Per Struck v. Cook County Public Guardian, --- F.3d ----, 2007 WL 4145845 (7th Cir. Nov. 26, 2007):

The plaintiff appeals from the dismissal of his suit, which the district court held was outside its jurisdiction. The complaint alleged that an Illinois state court had appointed a guardian for the plaintiff's mother because she was incompetent to manage her own affairs, and that the plaintiff had asked the court to revoke the guardianship because the guardian was abusing his mother, refusing to let him visit her, and denying him access to her records, mail, and assets. Turned down by the state court, he brought this suit in federal district court against the Cook County Public Guardian, the public official who had designated the guardian of the plaintiff's mother. The suit charges violations of both the plaintiff's and his mother's federal constitutional rights.

. . .

[T]he plaintiff does have a claim on his own behalf-that the guardian is preventing him from seeing his mother and by doing so is depriving him of liberty protected by the due process clause of the Fourteenth Amendment, liberty that he argues includes the right of an adult child to associate with his parent.
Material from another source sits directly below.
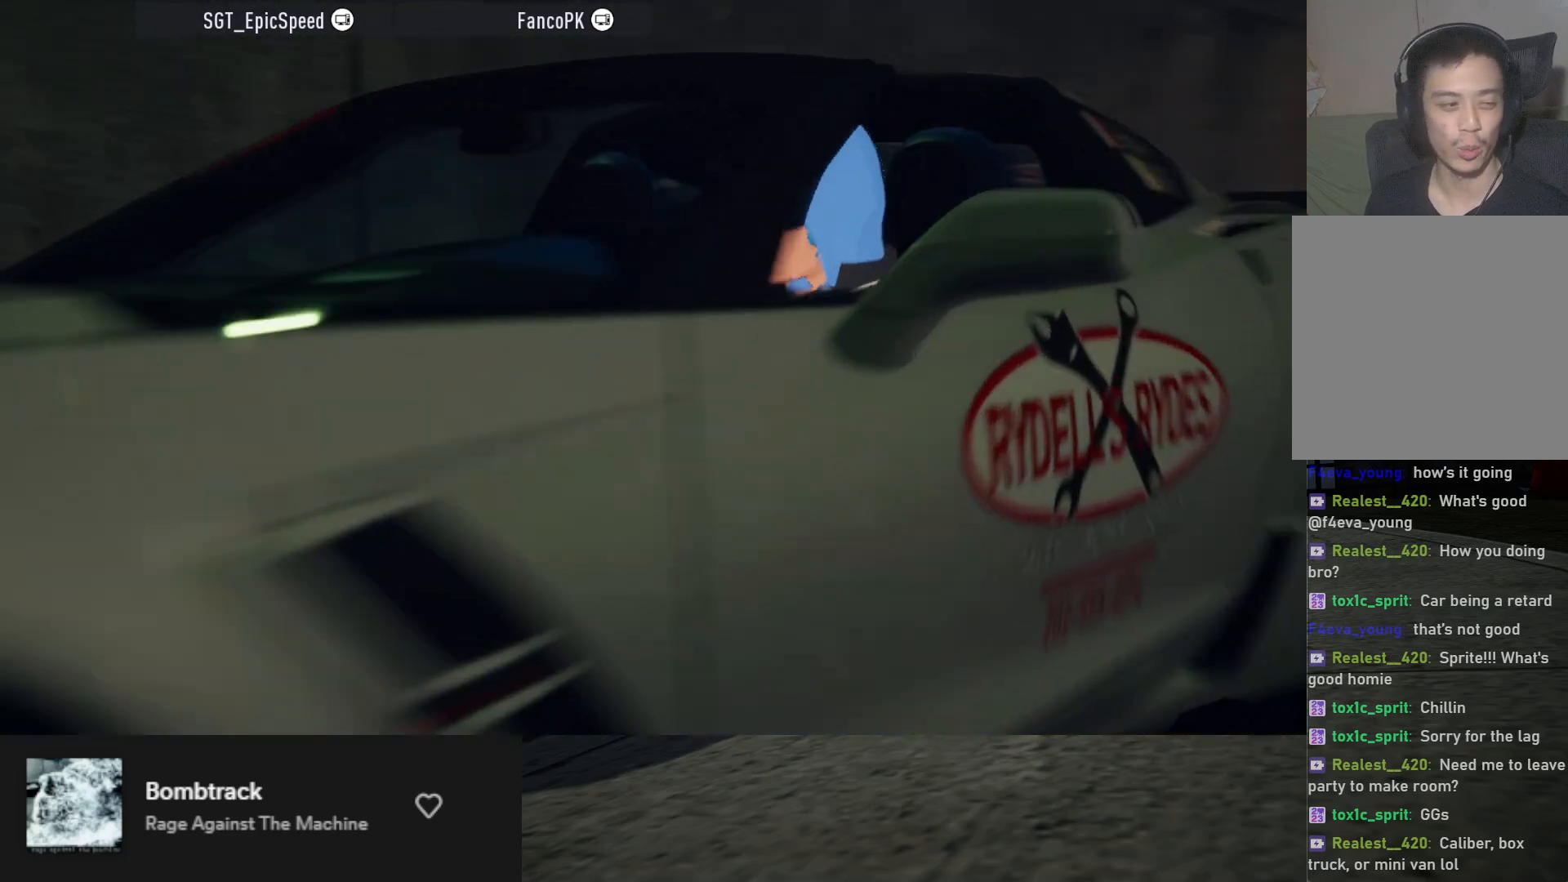
{"buttons": ["R2"], "left_stick": "center", "right_stick": "center", "events": [[267, "R2", "down"]]}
Whether the argument has merit has split the circuits, as explained in Robertson v. Hecksel, 420 F.3d 1254, 1258-60 (11th Cir.2005), but remains an open question in this circuit. Jones v. Brennan, 465 F.3d 304, 308 (7th Cir.2006); Russ v. Watts, 414 F.3d 783, 790 (7th Cir.2005). We need not try to answer it in this case. For the preliminary question is whether the suit is barred by the doctrine that excepts from federal jurisdiction certain probate and domestic-relations cases, such as will contests, custody battles, and suits for divorce; and we think it is barred.


Fourth Circuit Notes Split within the Ninth Circuit Re whether the FLSA Preempts Duplicative State Law Claims

Per Anderson v. Sara Lee Corp., --- F.3d ----, 2007 WL 4098229 (4th Cir. Nov. 19, 2007):

The Ninth Circuit has suggested, without deciding, that “[c]laims that are directly covered by the FLSA (such as overtime and retaliation disputes) must be brought under the FLSA.” Williamson v. Gen. Dynamics Corp., 208 F.3d 1144, 1154 (9th Cir.2000). In the wake of Williamson, district courts in the Ninth Circuit have split over whether the FLSA preempts duplicative state law claims. Compare Takacs v. A.G. Edwards & Sons, Inc., 444 F.Supp.2d 1100, 1116-18 (S.D.Cal.2006) (concluding that state claim was not preempted by FLSA), and Bahramipour v. Citigroup Global Mkts., Inc., No. C 04-4440, 2006 WL 449132, at *4-7 (N.D.Cal. Feb. 22, 2006) (same), with Flores v. Albertson's Inc., No. CV 01-00515, 2003 WL 24216269, at *5-6 (C.D.Cal. Dec. 9, 2003) (deeming state claims to be preempted by FLSA).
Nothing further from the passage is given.